DES MOINES, Iowa – The Iowa Senate Education Committee approved SSB 3079 last Thursday (now renumbered as SF 2205). The legislation outlines a bill of rights for parents and guardians of students in public schools, including charter schools.
The list of rights includes:
- The right to know what their student is being taught.
- The right to review and access information related to those who are teaching their student, including guest lecturers, and those contracting with or receiving money from the school district unless the release of that information is prohibited by state or federal law.
- The right to reasonable access to their student during the school day unless prohibited by state or federal law or a court order.
- The right to access and review their student’s school records unless state law prohibits a particular record from being disclosed.
- The right to access and review data and information on their student collected by the school
- The right to access and review information necessary to ensure the accountability and transparency of the board of directors of the school district or the governing board of the charter school
- The right to access and review information related to their student’s safety at school unless that information is deemed confidential by state or federal law
The bill also requires schools not to require students to engage in any activity, including instruction and tests, that involves obscene material without a parent or guardian’s written consent.
The legislation adds that schools “must make every effort” to ensure students can’t access sexually material in a classroom or on school owned devices. It also states that schools shall not allow minor children to check out sexually explicit material from a library without prior written consent from parents.

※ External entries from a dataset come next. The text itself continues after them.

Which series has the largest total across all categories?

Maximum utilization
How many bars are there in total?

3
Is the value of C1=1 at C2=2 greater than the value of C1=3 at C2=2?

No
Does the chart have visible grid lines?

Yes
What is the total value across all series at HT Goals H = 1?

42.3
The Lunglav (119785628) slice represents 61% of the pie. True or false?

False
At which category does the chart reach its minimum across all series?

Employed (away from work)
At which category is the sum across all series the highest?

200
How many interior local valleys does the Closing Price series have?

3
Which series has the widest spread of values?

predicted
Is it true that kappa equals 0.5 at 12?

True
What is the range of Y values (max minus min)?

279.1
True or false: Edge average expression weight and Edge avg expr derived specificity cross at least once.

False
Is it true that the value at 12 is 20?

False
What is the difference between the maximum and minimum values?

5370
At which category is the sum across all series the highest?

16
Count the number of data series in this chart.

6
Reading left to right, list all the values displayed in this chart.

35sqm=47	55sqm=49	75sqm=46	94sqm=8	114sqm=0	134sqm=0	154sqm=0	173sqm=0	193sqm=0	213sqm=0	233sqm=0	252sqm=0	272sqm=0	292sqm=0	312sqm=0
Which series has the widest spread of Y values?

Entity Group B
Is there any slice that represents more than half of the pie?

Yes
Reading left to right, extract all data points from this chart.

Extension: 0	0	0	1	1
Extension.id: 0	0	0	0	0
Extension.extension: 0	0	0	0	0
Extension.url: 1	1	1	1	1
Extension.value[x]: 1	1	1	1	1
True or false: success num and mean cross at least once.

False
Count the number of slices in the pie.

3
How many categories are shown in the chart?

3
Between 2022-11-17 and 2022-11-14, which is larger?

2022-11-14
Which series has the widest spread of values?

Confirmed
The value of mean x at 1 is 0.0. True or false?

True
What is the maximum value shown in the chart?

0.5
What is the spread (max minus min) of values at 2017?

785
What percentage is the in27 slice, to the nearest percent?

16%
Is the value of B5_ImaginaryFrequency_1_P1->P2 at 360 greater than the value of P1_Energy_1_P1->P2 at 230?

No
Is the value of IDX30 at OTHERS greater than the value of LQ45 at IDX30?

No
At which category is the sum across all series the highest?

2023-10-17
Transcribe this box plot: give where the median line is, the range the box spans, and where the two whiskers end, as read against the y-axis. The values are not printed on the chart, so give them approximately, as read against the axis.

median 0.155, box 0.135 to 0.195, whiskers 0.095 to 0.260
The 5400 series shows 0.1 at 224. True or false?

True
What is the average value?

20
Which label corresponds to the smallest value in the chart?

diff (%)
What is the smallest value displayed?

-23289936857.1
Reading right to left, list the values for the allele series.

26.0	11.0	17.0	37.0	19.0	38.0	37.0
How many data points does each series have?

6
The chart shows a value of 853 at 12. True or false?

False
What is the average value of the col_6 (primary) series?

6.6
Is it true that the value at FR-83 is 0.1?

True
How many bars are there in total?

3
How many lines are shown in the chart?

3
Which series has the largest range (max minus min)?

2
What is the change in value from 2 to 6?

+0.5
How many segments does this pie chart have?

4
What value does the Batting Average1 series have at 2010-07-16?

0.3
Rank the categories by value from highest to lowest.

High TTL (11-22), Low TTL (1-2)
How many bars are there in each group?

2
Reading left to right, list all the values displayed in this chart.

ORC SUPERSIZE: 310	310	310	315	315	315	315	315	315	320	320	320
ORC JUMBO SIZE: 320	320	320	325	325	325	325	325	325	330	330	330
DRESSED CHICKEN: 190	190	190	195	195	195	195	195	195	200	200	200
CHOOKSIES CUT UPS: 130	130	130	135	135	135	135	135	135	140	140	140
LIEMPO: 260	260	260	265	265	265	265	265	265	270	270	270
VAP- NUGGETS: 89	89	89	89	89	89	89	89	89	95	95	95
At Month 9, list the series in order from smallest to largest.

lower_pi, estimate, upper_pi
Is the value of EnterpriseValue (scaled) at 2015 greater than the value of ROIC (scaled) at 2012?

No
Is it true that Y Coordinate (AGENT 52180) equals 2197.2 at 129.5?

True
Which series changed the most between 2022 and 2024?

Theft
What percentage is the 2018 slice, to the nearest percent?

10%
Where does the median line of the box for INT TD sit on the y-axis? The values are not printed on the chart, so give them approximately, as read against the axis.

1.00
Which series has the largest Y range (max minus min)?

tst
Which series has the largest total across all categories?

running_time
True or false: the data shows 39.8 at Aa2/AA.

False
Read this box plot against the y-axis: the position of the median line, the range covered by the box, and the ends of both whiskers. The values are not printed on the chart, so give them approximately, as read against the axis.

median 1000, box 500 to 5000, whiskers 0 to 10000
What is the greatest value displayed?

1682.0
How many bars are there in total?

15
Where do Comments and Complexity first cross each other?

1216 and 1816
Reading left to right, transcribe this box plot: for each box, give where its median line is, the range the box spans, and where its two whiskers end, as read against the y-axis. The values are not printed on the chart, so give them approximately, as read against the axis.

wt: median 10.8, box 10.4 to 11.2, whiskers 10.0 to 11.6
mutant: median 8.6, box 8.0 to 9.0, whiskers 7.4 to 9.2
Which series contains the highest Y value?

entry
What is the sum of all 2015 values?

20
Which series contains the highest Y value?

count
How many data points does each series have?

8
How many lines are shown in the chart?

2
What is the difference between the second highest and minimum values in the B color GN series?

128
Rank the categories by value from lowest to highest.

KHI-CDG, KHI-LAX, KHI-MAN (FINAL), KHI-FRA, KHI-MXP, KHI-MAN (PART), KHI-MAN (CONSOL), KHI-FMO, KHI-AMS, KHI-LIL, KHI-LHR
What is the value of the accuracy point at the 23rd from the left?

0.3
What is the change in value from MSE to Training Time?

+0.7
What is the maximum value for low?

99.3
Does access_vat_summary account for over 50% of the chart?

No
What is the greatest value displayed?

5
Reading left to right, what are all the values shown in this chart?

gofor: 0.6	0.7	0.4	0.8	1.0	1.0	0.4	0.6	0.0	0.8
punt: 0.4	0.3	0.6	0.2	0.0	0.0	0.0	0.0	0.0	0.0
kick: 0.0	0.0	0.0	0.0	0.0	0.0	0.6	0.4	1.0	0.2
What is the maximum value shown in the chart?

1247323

An Iowa Senate subcommittee consisting of State Senators Amy Sinclair, R-Allerton, Jeff Taylor, R-Sioux Center, and Herman Quirmbach, D-Ames, approved the bill on Wednesday noting that the bill needed amendments.
Sinclair, who chaired the subcommittee, noted there would be language added acknowledging that students bring their own devices to school.
“Schools can’t be expected to monitor all kids’ private, personal devices that are sent by the parent. You’ve already made that decision to give your child a device. And if you’ve made that decision, the school should not be responsible for that decision that you’ve made,” she said.
Sinclair also said an amendment would also add language that excludes a record of a student telling a teacher or administrator about potential child abuse, neglect, or criminal activity of the parent.
“So we want to make sure we’re protecting teachers and schools, we want to make sure that that we’re not isolating a child from services that they need, or that we’re not blaming a school district or a school employee for activity that is beyond their control. We want this to be a partnership. We want schools to be a place where students learn and grow. And that that learning and growth is directed by the child’s parents and that we don’t turn ourselves into a place where we make children wards of a Marxist state,” she said.
Taylor said the bill addresses the “exceptions to the rule” in Iowa’s K-12 schools, noting that most teachers and schools respect parental rights.
“We’re trying to improve what we already have, which is is a good system, and to make it even better,” he said.
Quirmbach agreed with the intent of the bill.
“We want parents to be partners with the schools in educating the kids and helping them with their growth and development. And we can’t do that if parents aren’t informed about what’s going on in the school,” he said.
Several groups registered support for the bill: The FAMiLY Leader, VALOR Iowa, Homeschool Iowa, and Iowa Catholic Conference. Education groups and groups like One Iowa and Iowa Safe Schools were registered undecided. No one expressed opposition to the bill.